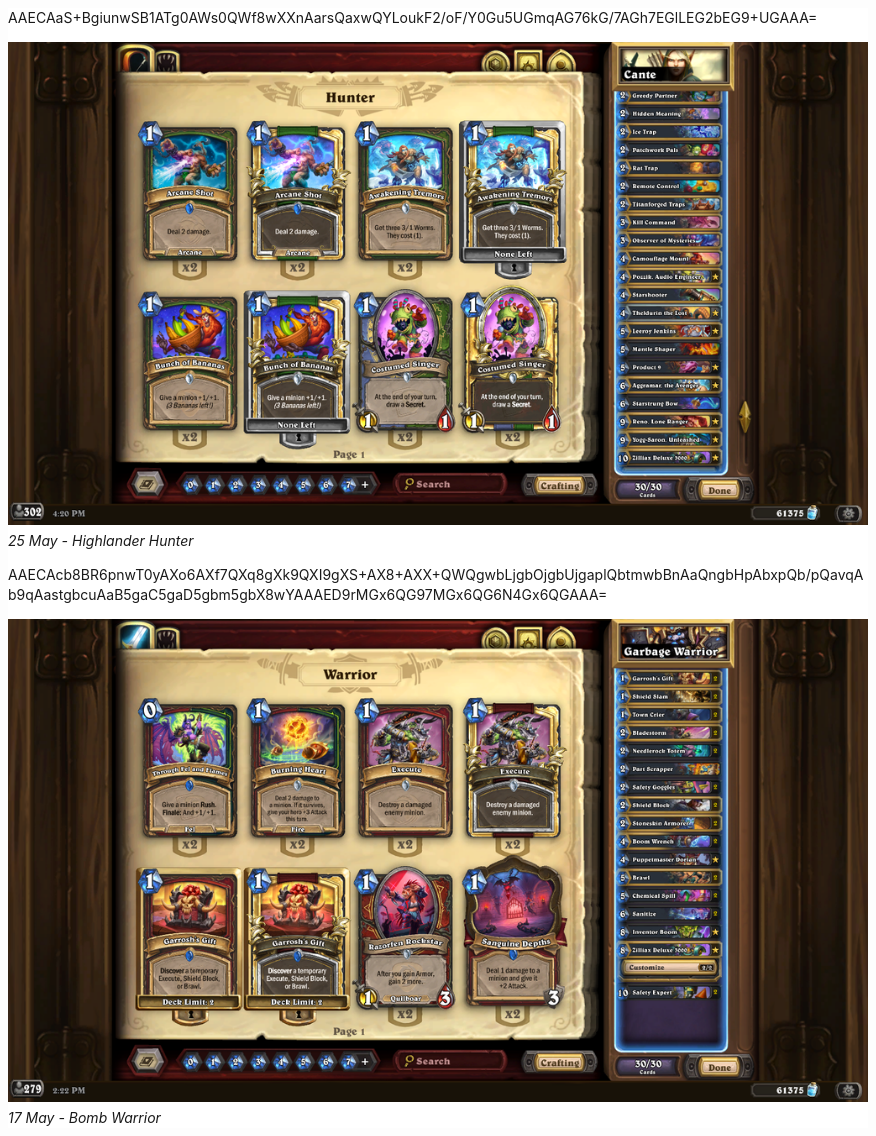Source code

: AAECAaS+BgiunwSB1ATg0AWs0QWf8wXXnAarsQaxwQYLoukF2/oF/Y0Gu5UGmqAG76kG/7AGh7EGlLEG2bEG9+UGAAA=

![25 May - Highlander Hunter](/assets/uploads/bXMN4F2.png)
*25 May - Highlander Hunter*

AAECAcb8BR6pnwT0yAXo6AXf7QXq8gXk9QXI9gXS+AX8+AXX+QWQgwbLjgbOjgbUjgaplQbtmwbBnAaQngbHpAbxpQb/pQavqAb9qAastgbcuAaB5gaC5gaD5gbm5gbX8wYAAAED9rMGx6QG97MGx6QG6N4Gx6QGAAA=

![17 May - Bomb Warrior](/assets/uploads/z8tGSJq.png)
*17 May - Bomb Warrior*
──────────────────────────────
> _What needs to be done_: Go through the data and gather every line that holds "Warrior".

> _Output of the exercise_:
![17 May - Bomb Warrior](/assets/uploads/z8tGSJq.png)
*17 May - Bomb Warrior*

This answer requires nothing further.